[Records for processing]

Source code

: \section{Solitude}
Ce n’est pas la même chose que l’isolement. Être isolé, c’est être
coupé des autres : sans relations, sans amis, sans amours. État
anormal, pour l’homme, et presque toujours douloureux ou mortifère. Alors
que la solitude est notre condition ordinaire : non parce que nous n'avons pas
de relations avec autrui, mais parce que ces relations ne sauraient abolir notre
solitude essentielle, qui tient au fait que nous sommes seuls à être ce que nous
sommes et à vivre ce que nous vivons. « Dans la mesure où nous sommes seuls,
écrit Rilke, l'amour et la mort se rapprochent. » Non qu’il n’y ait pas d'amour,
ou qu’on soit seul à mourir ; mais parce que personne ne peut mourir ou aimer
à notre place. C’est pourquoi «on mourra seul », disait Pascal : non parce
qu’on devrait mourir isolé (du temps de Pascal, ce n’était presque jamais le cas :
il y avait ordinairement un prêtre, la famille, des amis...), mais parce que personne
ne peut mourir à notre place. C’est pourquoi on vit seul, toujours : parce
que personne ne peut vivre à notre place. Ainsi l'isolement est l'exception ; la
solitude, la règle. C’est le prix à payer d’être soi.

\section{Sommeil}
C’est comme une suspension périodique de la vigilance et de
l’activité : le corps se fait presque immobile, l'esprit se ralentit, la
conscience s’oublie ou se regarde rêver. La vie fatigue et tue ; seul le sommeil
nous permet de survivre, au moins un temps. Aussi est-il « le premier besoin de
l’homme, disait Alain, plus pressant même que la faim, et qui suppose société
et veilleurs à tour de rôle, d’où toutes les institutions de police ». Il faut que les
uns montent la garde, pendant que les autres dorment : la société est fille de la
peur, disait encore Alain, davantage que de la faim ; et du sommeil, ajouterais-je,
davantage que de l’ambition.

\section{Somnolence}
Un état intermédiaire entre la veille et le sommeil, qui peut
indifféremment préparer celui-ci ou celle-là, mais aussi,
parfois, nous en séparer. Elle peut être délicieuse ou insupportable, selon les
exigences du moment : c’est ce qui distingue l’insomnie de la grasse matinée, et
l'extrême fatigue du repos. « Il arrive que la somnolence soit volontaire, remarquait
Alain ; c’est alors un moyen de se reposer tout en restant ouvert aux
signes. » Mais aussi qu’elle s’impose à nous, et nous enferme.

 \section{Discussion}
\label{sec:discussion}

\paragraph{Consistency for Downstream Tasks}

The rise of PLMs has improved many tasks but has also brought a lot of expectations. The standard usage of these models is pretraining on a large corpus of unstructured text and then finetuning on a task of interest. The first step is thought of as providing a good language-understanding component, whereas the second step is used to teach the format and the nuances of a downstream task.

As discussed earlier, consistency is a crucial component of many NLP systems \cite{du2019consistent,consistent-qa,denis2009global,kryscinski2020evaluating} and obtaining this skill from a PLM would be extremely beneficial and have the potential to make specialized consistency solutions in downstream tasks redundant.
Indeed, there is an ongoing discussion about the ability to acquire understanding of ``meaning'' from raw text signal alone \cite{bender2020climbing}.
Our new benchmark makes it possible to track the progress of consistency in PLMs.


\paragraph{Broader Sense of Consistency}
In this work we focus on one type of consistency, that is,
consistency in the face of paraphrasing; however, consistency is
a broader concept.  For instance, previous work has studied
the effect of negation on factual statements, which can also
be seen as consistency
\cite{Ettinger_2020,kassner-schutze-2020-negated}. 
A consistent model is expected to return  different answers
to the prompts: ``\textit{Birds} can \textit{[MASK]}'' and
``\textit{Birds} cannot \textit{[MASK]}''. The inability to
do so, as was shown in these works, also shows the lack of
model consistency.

[/Records for processing]

* What the exercise asks *
Output the full listing without altering anything.

* Solution to this problem *
Source code

: \section{Solitude}
Ce n’est pas la même chose que l’isolement. Être isolé, c’est être
coupé des autres : sans relations, sans amis, sans amours. État
anormal, pour l’homme, et presque toujours douloureux ou mortifère. Alors
que la solitude est notre condition ordinaire : non parce que nous n'avons pas
de relations avec autrui, mais parce que ces relations ne sauraient abolir notre
solitude essentielle, qui tient au fait que nous sommes seuls à être ce que nous
sommes et à vivre ce que nous vivons. « Dans la mesure où nous sommes seuls,
écrit Rilke, l'amour et la mort se rapprochent. » Non qu’il n’y ait pas d'amour,
ou qu’on soit seul à mourir ; mais parce que personne ne peut mourir ou aimer
à notre place. C’est pourquoi «on mourra seul », disait Pascal : non parce
qu’on devrait mourir isolé (du temps de Pascal, ce n’était presque jamais le cas :
il y avait ordinairement un prêtre, la famille, des amis...), mais parce que personne
ne peut mourir à notre place. C’est pourquoi on vit seul, toujours : parce
que personne ne peut vivre à notre place. Ainsi l'isolement est l'exception ; la
solitude, la règle. C’est le prix à payer d’être soi.

\section{Sommeil}
C’est comme une suspension périodique de la vigilance et de
l’activité : le corps se fait presque immobile, l'esprit se ralentit, la
conscience s’oublie ou se regarde rêver. La vie fatigue et tue ; seul le sommeil
nous permet de survivre, au moins un temps. Aussi est-il « le premier besoin de
l’homme, disait Alain, plus pressant même que la faim, et qui suppose société
et veilleurs à tour de rôle, d’où toutes les institutions de police ». Il faut que les
uns montent la garde, pendant que les autres dorment : la société est fille de la
peur, disait encore Alain, davantage que de la faim ; et du sommeil, ajouterais-je,
davantage que de l’ambition.

\section{Somnolence}
Un état intermédiaire entre la veille et le sommeil, qui peut
indifféremment préparer celui-ci ou celle-là, mais aussi,
parfois, nous en séparer. Elle peut être délicieuse ou insupportable, selon les
exigences du moment : c’est ce qui distingue l’insomnie de la grasse matinée, et
l'extrême fatigue du repos. « Il arrive que la somnolence soit volontaire, remarquait
Alain ; c’est alors un moyen de se reposer tout en restant ouvert aux
signes. » Mais aussi qu’elle s’impose à nous, et nous enferme.

 \section{Discussion}
\label{sec:discussion}

\paragraph{Consistency for Downstream Tasks}

The rise of PLMs has improved many tasks but has also brought a lot of expectations. The standard usage of these models is pretraining on a large corpus of unstructured text and then finetuning on a task of interest. The first step is thought of as providing a good language-understanding component, whereas the second step is used to teach the format and the nuances of a downstream task.

As discussed earlier, consistency is a crucial component of many NLP systems \cite{du2019consistent,consistent-qa,denis2009global,kryscinski2020evaluating} and obtaining this skill from a PLM would be extremely beneficial and have the potential to make specialized consistency solutions in downstream tasks redundant.
Indeed, there is an ongoing discussion about the ability to acquire understanding of ``meaning'' from raw text signal alone \cite{bender2020climbing}.
Our new benchmark makes it possible to track the progress of consistency in PLMs.


\paragraph{Broader Sense of Consistency}
In this work we focus on one type of consistency, that is,
consistency in the face of paraphrasing; however, consistency is
a broader concept.  For instance, previous work has studied
the effect of negation on factual statements, which can also
be seen as consistency
\cite{Ettinger_2020,kassner-schutze-2020-negated}. 
A consistent model is expected to return  different answers
to the prompts: ``\textit{Birds} can \textit{[MASK]}'' and
``\textit{Birds} cannot \textit{[MASK]}''. The inability to
do so, as was shown in these works, also shows the lack of
model consistency.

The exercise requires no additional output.